I've just been offered...

... a set of helpful hints by a poor chap who struggles by with just one screen (can you imagine?), and therefore cannot test the solution :-)

If an application's window is on the wrong monitor, you can move it:

1. Put the mouse on the application's icon on the task bar
   so that the window preview appears above it.
2. Right-click the window preview.
3. If the word *Move* is grayed out in the menu, click *Restore*,
   then right-click the preview again.
4. Click *Move*.
5. Press and hold the *left arrow* key to move the window to the main monitor.
6. Press *Enter*.

Shades of what Donald Knuth (is said to have) said: "I've proved the code is correct, but I haven't run it so I have no idea if it works."
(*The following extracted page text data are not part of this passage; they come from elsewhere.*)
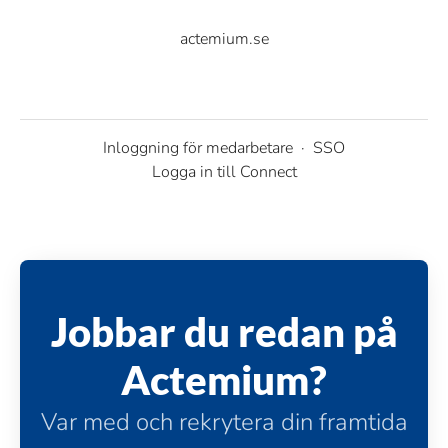
actemium.se
Inloggning för medarbetare
·
SSO
Logga in till Connect
Jobbar du redan på
Actemium?
Var med och rekrytera din framtida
There are few pieces of music finer than Schubert's Great Symphony.

Down at heel?

There are people — I'm not one of them — who believe in some idiocy called "intelligent design". How intelligently-designed is a blister?

Heel

On that note, I shall hobble off to bed. G'night.

  

Footnotes

1  "Local to Winchester", says our Guild Navigator.
2  Pulling the same trick back in my iMac days immediately and annoyingly reduced the vertical resolution of the OS X desktop to match that of the Kuro.